Brevity's URL-recognition is based very heavily on Tantek Çelik's excellent CASSIS.

Changes

  • 0.2.18 - unreleased: shorten: add new ellipsis and punctuation kwargs, support link_length=None to mean links count as normal characters.
  • 0.2.17 - 2018-03-15: Twitter's API no longer has a special carve-out for ccTLDs; they count as 23 characters like every other URL. Simplified the logic and updated the tests to match
  • 0.2.16 - Fix character-counting bug that caused index out of range error.
  • 0.2.15 - Implement Twitter's new weighted character counting introduced on 2017-11-07.
  • 0.2.14 - 2017-04-23: Fix crash when given very long tokens
  • 0.2.13 - 2017-04-23: Account for leading special characters like /, @, and $
  • 0.2.12 - 2017-01-03: Update list of TLDs
  • 0.2.11 - 2016-09-25: Remove special formatting for media attachments since Twitter no longer counts them against us!
  • 0.2.10 - 2016-09-05: Rearrange link regex so that TLDs are validated by the regex instead of after the fact. Makes the shortener behave more like Twitter's.
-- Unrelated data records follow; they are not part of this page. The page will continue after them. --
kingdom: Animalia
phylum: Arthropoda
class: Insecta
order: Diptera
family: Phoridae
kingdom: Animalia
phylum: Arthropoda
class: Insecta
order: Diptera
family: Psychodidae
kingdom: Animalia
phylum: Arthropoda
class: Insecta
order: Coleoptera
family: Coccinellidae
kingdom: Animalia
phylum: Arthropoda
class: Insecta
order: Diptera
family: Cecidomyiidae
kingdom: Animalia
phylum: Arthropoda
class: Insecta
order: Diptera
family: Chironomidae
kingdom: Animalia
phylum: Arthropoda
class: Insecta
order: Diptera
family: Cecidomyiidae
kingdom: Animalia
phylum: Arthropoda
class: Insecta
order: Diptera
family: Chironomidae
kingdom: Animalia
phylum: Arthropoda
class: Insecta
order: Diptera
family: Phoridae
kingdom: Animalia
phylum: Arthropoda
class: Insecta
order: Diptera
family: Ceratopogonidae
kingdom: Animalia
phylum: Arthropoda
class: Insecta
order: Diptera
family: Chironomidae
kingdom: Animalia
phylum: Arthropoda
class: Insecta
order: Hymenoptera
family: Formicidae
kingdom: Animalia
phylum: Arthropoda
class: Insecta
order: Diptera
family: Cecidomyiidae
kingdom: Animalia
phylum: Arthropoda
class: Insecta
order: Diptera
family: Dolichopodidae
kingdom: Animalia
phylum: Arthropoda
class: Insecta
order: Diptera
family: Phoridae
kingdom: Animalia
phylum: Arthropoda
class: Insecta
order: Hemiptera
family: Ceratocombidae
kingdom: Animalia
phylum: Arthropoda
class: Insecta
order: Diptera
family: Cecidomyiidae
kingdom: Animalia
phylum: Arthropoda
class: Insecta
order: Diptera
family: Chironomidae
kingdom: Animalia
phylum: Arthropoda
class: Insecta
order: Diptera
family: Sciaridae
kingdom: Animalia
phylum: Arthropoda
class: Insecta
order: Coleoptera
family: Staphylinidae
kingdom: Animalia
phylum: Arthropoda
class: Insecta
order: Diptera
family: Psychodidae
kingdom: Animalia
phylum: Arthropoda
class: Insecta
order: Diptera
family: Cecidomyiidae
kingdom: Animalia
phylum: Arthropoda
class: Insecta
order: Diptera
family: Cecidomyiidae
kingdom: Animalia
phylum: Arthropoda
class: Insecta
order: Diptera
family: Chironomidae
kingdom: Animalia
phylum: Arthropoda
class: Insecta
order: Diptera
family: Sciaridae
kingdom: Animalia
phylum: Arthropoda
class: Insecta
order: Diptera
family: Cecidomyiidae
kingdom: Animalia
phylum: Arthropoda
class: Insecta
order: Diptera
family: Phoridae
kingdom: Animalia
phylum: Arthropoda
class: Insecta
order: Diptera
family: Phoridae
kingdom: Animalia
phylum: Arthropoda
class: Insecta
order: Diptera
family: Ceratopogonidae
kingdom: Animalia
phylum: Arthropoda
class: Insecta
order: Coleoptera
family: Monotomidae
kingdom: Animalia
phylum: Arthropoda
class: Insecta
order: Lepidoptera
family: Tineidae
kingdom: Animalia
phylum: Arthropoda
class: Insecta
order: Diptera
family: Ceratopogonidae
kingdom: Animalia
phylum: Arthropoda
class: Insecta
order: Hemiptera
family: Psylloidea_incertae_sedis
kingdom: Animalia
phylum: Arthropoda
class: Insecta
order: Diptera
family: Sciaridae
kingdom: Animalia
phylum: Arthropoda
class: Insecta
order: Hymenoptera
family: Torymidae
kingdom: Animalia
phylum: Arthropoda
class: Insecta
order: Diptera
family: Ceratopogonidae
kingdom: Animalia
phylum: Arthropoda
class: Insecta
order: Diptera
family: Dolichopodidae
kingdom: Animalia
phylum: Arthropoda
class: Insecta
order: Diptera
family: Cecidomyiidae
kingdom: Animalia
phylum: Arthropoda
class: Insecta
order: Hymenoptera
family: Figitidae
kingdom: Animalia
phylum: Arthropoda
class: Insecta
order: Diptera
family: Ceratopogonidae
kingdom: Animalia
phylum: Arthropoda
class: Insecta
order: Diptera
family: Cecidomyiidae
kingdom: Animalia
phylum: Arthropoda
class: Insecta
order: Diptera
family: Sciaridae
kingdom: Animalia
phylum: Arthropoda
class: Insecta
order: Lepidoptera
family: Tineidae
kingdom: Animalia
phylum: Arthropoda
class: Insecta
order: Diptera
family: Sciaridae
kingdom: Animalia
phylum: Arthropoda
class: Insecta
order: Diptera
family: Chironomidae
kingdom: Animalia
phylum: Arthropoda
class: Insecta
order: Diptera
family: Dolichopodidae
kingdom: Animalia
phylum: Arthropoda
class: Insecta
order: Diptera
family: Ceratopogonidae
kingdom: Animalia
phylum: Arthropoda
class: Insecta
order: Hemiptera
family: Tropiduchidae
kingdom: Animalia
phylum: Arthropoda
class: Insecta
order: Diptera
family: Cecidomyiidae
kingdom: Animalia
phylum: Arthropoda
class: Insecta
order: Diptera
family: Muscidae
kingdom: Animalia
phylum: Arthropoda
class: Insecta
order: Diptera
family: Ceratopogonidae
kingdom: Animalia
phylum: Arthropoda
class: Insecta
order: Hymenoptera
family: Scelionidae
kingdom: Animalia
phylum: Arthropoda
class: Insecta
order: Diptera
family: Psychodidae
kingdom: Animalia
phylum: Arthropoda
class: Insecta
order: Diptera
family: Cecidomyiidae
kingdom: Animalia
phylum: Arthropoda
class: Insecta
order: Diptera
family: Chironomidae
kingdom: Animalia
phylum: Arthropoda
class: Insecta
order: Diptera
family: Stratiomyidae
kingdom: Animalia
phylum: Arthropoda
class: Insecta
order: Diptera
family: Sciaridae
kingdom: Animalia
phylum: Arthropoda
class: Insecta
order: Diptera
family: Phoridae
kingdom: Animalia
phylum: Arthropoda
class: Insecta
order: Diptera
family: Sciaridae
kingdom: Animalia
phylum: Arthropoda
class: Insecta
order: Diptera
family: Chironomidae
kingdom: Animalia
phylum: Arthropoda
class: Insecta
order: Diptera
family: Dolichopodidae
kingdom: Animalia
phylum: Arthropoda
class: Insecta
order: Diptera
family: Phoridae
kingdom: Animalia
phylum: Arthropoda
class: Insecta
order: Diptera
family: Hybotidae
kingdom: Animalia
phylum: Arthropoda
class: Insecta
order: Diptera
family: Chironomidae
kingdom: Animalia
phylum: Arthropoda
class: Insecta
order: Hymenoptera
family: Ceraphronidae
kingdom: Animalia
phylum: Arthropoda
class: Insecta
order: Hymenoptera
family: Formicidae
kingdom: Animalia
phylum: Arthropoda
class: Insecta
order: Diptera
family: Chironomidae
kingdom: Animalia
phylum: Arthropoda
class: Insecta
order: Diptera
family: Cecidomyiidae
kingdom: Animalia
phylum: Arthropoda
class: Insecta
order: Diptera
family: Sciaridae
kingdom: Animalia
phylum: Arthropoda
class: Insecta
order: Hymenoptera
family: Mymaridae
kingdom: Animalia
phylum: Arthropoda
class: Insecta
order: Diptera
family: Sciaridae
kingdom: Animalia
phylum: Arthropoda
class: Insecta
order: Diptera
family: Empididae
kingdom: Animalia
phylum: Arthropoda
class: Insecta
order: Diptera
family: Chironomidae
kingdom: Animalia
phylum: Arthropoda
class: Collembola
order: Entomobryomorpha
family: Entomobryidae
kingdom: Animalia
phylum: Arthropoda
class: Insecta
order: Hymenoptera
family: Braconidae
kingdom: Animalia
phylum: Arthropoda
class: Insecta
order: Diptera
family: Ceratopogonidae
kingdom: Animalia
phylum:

  • 0.2.9 - 2016-05-26: Bugfix: when trimming trailing characters from a URL, fixes an issue where characters after the first would be included several times.
  • 0.2.8 - 2016-04-19: Add support for article+media where text represents the title of an article and includes an image.
  • 0.2.7 - 2016-02-14: Bugfix: make sure check for ccTLDs is case-insensitive, so that we know Twitter won't autolink e.g., Gogs.io
  • 0.2.6 - 2016-02-01: Change shorten() parameter format_as_title to format, and allow different format styles, including note with media (to account for extra characters used by Twitter for an attachment)
  • 0.2.5 - 2016-01-28: Added ports to to php and js
  • 0.2.4 - 2016-01-28: Changed license from BSD to CC0. Extract test cases into reusable tests.json file. Fix bug where permalink citations were counted as text rather than links.
  • 0.2.3 - 2015-11-19: when truncating to the nearest word, strip trailing delimiters, so there's no punctuation before the ellipsis
  • 0.2.2 - 2015-11-19: add format_as_title parameter to shorten to support formatting article titles instead of note posts
  • 0.2.1 - 2015-10-25: all links default to 23 characters now that Twitter serves all t.co links over https
  • 0.2.0 - 2015-09-20: added autolink function
  • 0.1.6 - 2015-06-05: move data text file into brevity.py for easier distribution/reuse.
  • 0.1.5 - 2015-06-05: match all TLDs recognized by IANA; ignore things that look like domains but aren't.
  • 0.1.4 - 2015-04-22: match URLs that include exclamation points.
  • 0.1.3 - 2015-03-29: improved description in pypi.
  • 0.1.0 - 2015-02-15: initial check-in.